##### THE DATA #####

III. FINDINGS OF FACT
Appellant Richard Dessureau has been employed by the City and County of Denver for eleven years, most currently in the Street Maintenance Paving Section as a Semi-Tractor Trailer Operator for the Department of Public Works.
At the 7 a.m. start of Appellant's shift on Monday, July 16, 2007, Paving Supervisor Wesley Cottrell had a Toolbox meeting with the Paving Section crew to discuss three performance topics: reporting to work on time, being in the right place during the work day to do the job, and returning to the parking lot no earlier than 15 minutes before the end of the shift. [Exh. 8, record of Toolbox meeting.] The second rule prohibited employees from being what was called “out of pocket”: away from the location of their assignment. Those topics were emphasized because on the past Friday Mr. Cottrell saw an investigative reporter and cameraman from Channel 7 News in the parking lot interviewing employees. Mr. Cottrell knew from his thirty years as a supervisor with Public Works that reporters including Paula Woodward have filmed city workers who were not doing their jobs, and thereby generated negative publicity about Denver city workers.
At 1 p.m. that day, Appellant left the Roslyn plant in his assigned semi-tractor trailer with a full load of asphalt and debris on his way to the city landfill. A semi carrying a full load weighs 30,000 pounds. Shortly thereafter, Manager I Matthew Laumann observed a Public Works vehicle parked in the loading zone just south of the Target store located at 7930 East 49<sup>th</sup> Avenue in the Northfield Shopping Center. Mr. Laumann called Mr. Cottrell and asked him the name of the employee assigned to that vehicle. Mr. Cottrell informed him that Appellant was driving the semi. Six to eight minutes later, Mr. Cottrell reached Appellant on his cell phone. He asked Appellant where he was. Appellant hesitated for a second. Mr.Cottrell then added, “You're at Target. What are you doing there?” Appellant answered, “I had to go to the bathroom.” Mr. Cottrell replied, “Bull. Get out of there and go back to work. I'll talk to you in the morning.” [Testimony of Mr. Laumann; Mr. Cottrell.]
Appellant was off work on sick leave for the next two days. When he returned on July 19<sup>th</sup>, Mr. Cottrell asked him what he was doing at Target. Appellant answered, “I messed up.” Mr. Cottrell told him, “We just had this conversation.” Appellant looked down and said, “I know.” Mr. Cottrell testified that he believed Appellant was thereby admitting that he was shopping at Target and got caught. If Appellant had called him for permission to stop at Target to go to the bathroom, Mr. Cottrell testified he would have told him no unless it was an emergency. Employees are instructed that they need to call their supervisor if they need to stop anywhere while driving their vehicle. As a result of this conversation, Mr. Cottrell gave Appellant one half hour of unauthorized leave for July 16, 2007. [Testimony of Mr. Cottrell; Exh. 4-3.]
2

#####

Your response should be the lines above from the first to the one containing "Appellant Richard Dessureau", inclusive, each given exactly.

## [ANSWER TO THIS TASK]
III. FINDINGS OF FACT
Appellant Richard Dessureau has been employed by the City and County of Denver for eleven years, most currently in the Street Maintenance Paving Section as a Semi-Tractor Trailer Operator for the Department of Public Works.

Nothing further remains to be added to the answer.